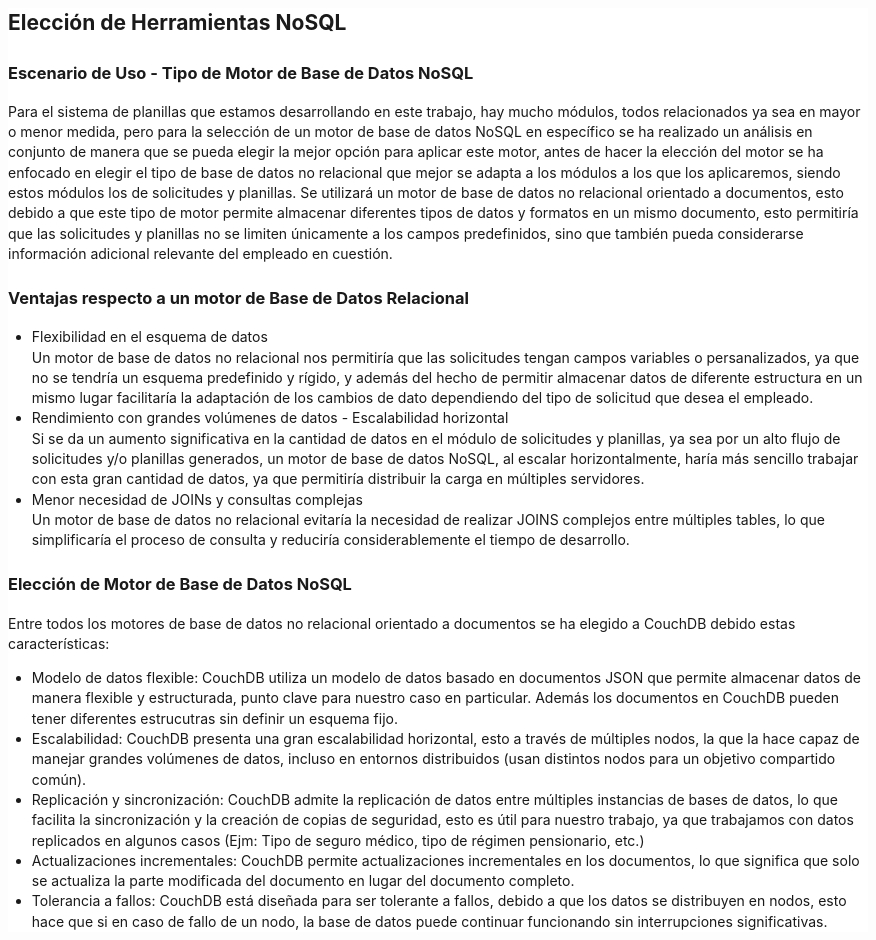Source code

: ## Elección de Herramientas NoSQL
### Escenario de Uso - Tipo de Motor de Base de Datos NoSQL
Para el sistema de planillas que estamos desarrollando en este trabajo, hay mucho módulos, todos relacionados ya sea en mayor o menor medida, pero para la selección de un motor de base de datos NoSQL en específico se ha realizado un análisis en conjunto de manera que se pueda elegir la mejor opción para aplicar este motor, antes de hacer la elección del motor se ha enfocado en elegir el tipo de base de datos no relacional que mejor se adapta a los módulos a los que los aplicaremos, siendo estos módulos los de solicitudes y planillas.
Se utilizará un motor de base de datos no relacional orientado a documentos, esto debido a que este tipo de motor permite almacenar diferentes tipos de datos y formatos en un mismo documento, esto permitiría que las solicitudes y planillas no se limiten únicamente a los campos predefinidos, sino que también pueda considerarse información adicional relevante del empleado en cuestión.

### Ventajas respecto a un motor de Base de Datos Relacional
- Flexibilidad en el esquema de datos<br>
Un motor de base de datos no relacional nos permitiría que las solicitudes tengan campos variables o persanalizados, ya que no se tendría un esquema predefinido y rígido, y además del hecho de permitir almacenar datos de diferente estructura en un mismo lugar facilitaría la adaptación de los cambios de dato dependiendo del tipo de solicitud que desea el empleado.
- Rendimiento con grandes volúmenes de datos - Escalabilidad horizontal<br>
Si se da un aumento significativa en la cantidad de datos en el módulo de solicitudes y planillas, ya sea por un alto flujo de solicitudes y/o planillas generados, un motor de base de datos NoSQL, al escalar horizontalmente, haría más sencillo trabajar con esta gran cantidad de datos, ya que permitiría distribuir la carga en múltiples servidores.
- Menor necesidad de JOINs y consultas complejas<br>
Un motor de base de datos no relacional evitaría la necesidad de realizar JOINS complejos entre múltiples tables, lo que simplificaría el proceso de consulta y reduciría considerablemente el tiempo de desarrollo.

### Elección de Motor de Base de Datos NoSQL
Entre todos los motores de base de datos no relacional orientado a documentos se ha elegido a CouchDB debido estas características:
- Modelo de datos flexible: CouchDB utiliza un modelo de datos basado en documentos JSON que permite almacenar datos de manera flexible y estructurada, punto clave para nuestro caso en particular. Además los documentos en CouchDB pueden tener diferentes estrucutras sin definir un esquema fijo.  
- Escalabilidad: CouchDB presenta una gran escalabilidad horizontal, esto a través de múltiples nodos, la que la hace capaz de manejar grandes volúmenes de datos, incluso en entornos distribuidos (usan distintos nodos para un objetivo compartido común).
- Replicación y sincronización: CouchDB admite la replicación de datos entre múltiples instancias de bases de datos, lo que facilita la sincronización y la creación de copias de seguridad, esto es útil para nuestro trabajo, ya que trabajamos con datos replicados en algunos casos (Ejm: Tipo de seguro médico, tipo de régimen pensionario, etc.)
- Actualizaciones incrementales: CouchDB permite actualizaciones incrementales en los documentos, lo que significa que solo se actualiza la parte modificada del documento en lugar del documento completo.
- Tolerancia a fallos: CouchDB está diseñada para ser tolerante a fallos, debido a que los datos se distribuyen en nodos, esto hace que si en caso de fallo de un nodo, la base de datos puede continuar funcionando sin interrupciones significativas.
· · ·
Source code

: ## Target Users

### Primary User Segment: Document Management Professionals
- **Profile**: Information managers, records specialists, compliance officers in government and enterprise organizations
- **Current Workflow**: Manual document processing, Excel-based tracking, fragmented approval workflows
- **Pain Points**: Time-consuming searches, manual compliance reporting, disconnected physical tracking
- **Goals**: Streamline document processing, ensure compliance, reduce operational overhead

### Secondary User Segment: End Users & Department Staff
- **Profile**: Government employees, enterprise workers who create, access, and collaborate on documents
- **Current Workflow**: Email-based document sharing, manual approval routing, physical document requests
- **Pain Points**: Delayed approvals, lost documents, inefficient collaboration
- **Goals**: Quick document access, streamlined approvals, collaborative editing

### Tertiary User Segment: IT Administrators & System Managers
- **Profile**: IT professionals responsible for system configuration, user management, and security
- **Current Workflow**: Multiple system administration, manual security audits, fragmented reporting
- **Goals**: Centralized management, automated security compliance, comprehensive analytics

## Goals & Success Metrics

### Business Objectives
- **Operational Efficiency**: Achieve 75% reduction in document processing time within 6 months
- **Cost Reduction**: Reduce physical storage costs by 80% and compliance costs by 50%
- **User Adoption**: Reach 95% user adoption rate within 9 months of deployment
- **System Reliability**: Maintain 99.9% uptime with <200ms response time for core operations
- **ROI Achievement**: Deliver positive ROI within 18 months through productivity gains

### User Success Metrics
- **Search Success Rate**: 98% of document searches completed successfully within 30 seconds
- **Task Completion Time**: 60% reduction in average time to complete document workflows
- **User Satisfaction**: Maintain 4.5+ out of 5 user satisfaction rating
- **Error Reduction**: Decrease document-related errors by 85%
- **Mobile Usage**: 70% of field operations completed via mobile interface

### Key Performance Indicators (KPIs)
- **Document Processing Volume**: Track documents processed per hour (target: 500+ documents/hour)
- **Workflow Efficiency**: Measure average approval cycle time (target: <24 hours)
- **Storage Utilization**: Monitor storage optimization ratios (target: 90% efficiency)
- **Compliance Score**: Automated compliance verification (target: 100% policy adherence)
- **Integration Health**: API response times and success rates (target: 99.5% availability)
· · ·
Problem ->
Repeat the lines of the material verbatim, starting at the line containing "## Target Users" and ending at the line containing "## Goals & Success Metrics", both included.

Solved exercise ->
: ## Target Users

### Primary User Segment: Document Management Professionals
- **Profile**: Information managers, records specialists, compliance officers in government and enterprise organizations
- **Current Workflow**: Manual document processing, Excel-based tracking, fragmented approval workflows
- **Pain Points**: Time-consuming searches, manual compliance reporting, disconnected physical tracking
- **Goals**: Streamline document processing, ensure compliance, reduce operational overhead

### Secondary User Segment: End Users & Department Staff
- **Profile**: Government employees, enterprise workers who create, access, and collaborate on documents
- **Current Workflow**: Email-based document sharing, manual approval routing, physical document requests
- **Pain Points**: Delayed approvals, lost documents, inefficient collaboration
- **Goals**: Quick document access, streamlined approvals, collaborative editing

### Tertiary User Segment: IT Administrators & System Managers
- **Profile**: IT professionals responsible for system configuration, user management, and security
- **Current Workflow**: Multiple system administration, manual security audits, fragmented reporting
- **Goals**: Centralized management, automated security compliance, comprehensive analytics

## Goals & Success Metrics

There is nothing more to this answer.